The recent case of Ames v HMRC TC04523 highlights the need for enterprise investment scheme (EIS) income tax relief to be claimed (and obtained) before the CGT exemption can apply on a disposal of the shares. Unfortunately, Mr Ames did not make such a claim (it may be that he did not think it was worthwhile because he only had taxable income of £42 for the year - it is not clear from the judgement) but in any event, without an income tax claim he lost his CGT exemption.
The tribunal set the position out clearly: "We agree with HMRC that the wording of the legislation means that the CGT exemption is only available if an individual's income tax has been reduced following a claim for EIS relief."
There is not a lot of scope for argument here.
However, Mr Ames tried a different approach. He said that the legislation should be read purposively because it was clear that such a capricious literal interpretation could not have been intended by parliament. Somebody with £1 of taxable income is exempt from CGT on the disposal of the shares, but somebody with no income tax liability is denied the exemption. That did not make any sense and indeed we know that literal interpretations should give way to purposive constructions.
HMRC did not agree. It said that the legislation was perfectly clear and could not be read in any other way. That seems fair enough – although I have observed that HMRC does not accept that view when it is advanced by the taxpayer.

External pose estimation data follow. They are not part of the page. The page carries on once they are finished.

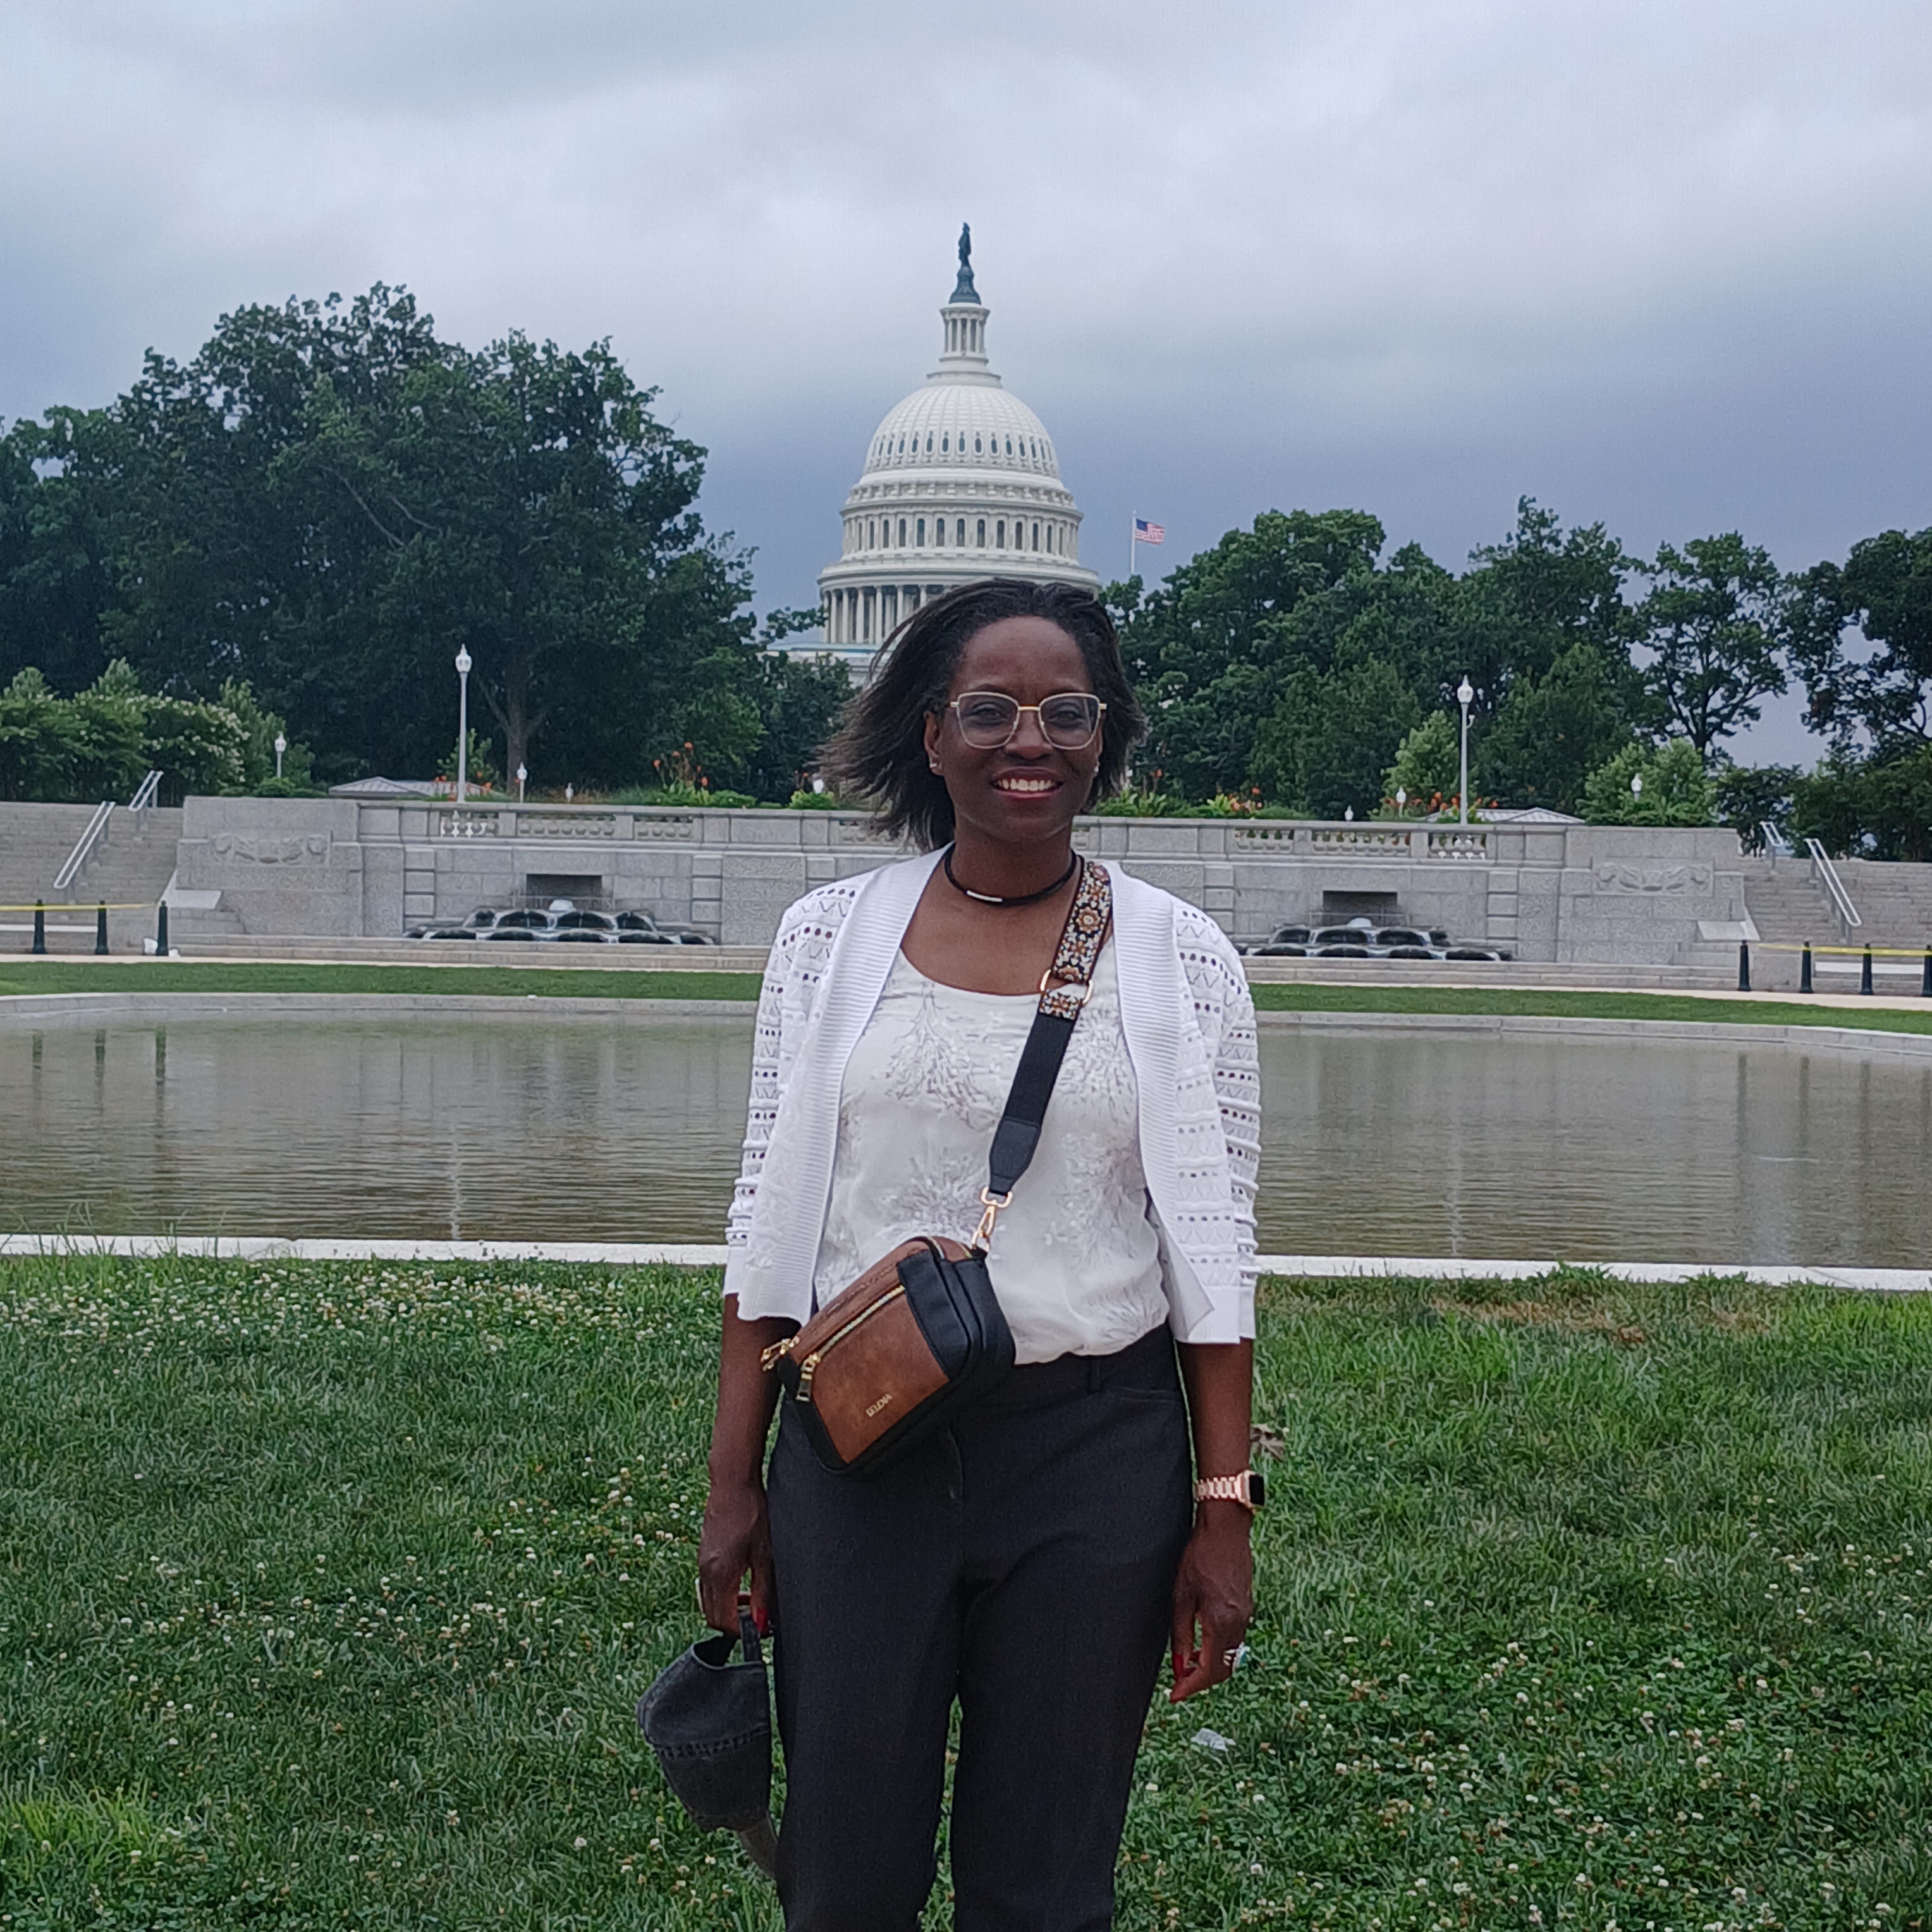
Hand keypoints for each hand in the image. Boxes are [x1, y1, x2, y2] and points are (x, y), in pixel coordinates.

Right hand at [696, 1476, 774, 1637]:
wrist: (732, 1484)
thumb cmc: (752, 1512)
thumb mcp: (765, 1554)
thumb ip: (762, 1591)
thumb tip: (761, 1621)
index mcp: (720, 1574)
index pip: (724, 1622)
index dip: (744, 1632)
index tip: (763, 1628)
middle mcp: (705, 1572)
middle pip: (713, 1618)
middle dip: (735, 1624)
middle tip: (759, 1617)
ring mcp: (701, 1564)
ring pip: (709, 1603)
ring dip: (728, 1609)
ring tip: (752, 1598)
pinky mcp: (702, 1556)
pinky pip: (707, 1588)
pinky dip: (722, 1595)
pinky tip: (741, 1582)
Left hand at [1168, 1503, 1252, 1702]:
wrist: (1225, 1530)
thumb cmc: (1199, 1557)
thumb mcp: (1181, 1596)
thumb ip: (1181, 1634)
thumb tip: (1179, 1666)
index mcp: (1220, 1622)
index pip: (1209, 1670)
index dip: (1190, 1687)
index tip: (1175, 1696)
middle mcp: (1238, 1624)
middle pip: (1223, 1669)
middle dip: (1201, 1682)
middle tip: (1179, 1684)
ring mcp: (1246, 1615)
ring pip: (1230, 1656)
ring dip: (1210, 1667)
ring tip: (1187, 1666)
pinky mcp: (1247, 1607)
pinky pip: (1235, 1640)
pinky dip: (1219, 1650)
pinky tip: (1202, 1644)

The tribunal judge did not agree with Mr Ames. She said that parliament had set out the legislation in a prescriptive manner and there was no room for a purpose which is not the literal meaning of the words.
The tribunal drew attention to the guidance from Lord Hoffman (in an article on tax avoidance in British Tax Review, (2005) BTR 197) who said that it was not for the tribunal to rectify the terms of highly prescriptive legislation in order to include provisions which might have been included but are not actually there.
I have a feeling we will be returning to these words in the future.
This article first appeared in the September Edition of TAXline and is reprinted with permission.